Everybody who’s anybody in 2005 wanted to know about the hatch. What was it? What would we see inside? What was it for?
The start of season two mostly gives us answers to this, in a way that raises many more questions. The hatch is a bunker with a button you have to press every 108 minutes or the world ends. You have to type in the numbers in this process. It was built by the Dharma Initiative to control some kind of electromagnetic incident. A man called Desmond lived inside who pushed the button for three years.
But what is the hatch for? What purpose does it serve for the television series Lost? What does it all mean, thematically?
The hatch, at least in my head, is about bringing the real world back to the survivors. Season one was about the characters finding who they are when cut adrift from the world, being offered the blank slate of starting over. But the blank slate was always more of an aspiration than a certainty. Without spoiling anything, much of season two is about the other side of that coin: what if they didn’t take it? What if they can’t escape the past of who they are? What if they’re destined to make the same mistakes over and over again? Or what if they’re not? What if they don’t have to become alienated with the power of controlling the potato chips?
The hatch really lets the show do this. It’s quite literally modernity, albeit 70s/80s modernity so it looks cool on TV. When Kate says “at least we have jobs now”, the implication is “we have a power structure”. People can fail now. Time has passed. Things have happened. Most importantly, that button is going to need to be pressed every 108 minutes or else. That means they can’t exactly all leave and get rescued. They’re more permanently settled on the Island.
And there’s the other side of the hatch: it’s a story engine.
No one expected Lost to become a breakout hit of 2004-05. Everyone from ABC execs to Disney bigwigs Michael Eisner and Bob Iger to Damon Lindelof himself was totally unconvinced this show could generate new stories for over 100 episodes. But, you know, that’s the job. Like pushing the button. It just needs to be done forever and ever in perpetuity or the world ends. I’m not saying the hatch is a metaphor for making the second season of Lost, but I’m not not saying that.

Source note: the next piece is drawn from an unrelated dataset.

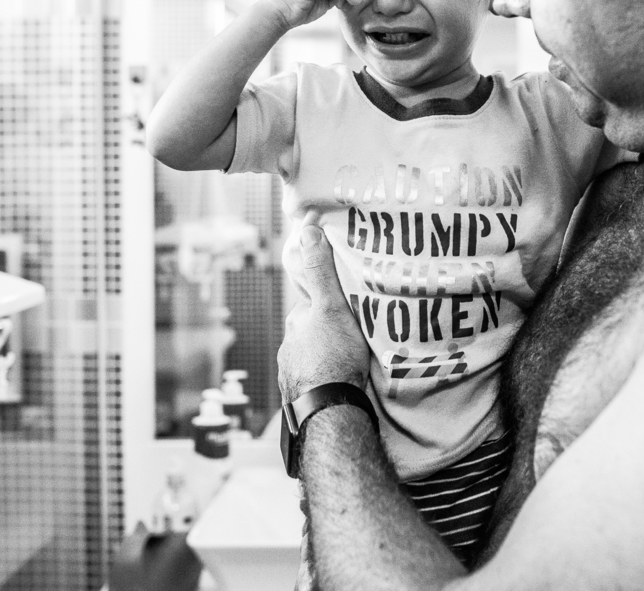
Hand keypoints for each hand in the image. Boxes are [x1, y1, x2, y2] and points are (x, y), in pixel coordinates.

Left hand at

The tail section fills the same purpose. Here are three new series regulars capable of providing brand new flashbacks to come. God that must be a relief for the writers considering the five stories they have here. Jack and Locke’s attempts are fine, even if they’re kind of in the middle of big emotional arcs. We can’t expect the flashbacks to be the definitive statements on characters now, so this is the best they can hope for. Hurley and Sun/Jin’s stories are kind of sweet companion pieces to the on-Island action which, again, is fine. It’s nice. It’s not adding a lot of meat to the bones. Michael’s flashback feels the least worthwhile. It paints itself as this dramatic encounter while telling us exactly nothing we do not already know about the man. Shannon’s is, I guess, technically her first episode, but it mostly exists to fill in blanks from Boone’s flashback last season. And in doing that, it’s just trying to make us feel sorry for her before she bites the bullet. It’s getting a lot harder for the writers to tell these stories.

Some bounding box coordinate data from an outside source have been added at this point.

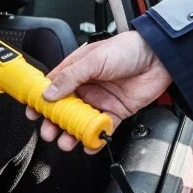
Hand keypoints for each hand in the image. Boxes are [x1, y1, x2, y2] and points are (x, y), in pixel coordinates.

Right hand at [25, 31, 172, 152]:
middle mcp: (87, 86)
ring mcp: (101, 100)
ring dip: (72, 133)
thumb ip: (71, 77)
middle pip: (65, 109)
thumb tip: (49, 93)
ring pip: (81, 122)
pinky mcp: (116, 112)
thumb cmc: (128, 49)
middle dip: (55, 123)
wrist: (159, 58)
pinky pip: (102, 129)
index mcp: (77, 70)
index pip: (53, 87)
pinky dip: (95, 139)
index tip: (32, 112)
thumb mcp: (94, 59)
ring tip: (66, 142)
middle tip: (48, 132)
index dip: (41, 100)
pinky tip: (89, 144)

As the episodes go on, there’s a kind of soap opera element to the show emerging. I absolutely do not see “soap opera” as a derogatory term. Perhaps the show’s greatest influence, Twin Peaks, was a pure soap 90% of the time (in its first incarnation). What matters is that it’s a story engine TV has known how to exploit for decades, so it’s useful to the show right now. But Lost’s execution of the soap opera tropes is kind of, well, bad. Charlie and Claire are having relationship difficulties while he hides a heroin addiction. It’s fine, as these things go, but what does it mean? Why are we telling soap opera stories? It feels like it’s just to kill time.

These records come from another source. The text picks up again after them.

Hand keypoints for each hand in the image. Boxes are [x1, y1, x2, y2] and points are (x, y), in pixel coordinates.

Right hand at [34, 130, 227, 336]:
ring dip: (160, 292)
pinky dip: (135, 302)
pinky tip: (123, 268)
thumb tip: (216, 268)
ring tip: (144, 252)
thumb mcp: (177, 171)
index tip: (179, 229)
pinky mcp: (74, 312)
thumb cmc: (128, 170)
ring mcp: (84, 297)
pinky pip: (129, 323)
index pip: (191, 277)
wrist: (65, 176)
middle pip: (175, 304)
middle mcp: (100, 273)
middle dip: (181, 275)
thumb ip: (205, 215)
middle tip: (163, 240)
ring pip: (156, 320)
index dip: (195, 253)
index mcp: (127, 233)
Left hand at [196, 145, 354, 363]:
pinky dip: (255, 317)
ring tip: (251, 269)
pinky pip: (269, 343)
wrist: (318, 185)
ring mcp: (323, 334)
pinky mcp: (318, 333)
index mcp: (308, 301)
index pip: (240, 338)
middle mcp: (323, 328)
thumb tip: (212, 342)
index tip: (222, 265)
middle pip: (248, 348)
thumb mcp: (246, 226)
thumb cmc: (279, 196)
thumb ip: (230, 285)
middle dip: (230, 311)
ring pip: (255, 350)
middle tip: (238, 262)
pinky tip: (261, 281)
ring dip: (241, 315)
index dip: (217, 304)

Killing time is the thread that runs through the whole second season of Lost. I’m being quite harsh here, as I think “Man of Science, Man of Faith” and “Orientation” really are good episodes. But it’s all very structured, very preordained stuff to start setting off from Point A but not yet arrive at Point B. The show teases us about the Others before revealing that these are a totally different group of people. The forward momentum isn’t there.
Lost season one was lightning in a bottle and the show spent the next two years trying to figure out how on Earth you can recapture that feeling again. It’s never exactly the same show. The first season had a spontaneity to it with a sense that the show could really shift gears episode to episode. The double header of “Deus Ex Machina” and “Do No Harm” might be the most powerful example of this. That all came from a chaotic writers’ room as a bunch of talented people with different sensibilities brought varying things to the table. In order to work as a long running show, Lindelof and especially Carlton Cuse brought a more disciplined writing process to the show, in which there was less room for experimentation.
The “new” Lost would emerge from this... eventually. They had to figure out some things along the way, succeeding where most buzzy first season shows fail. But it’s a process and they’re not there in season two. The season is a little overthought and contrived, when part of the magic of Lost is in its ability to go anywhere. The answer to what’s in the hatch is season two. Just as the button has to be pushed every 108 minutes, every day, in perfect routine, so does the show feel a little too set in a pattern this year. But just hang on in there, ok. Better things will come.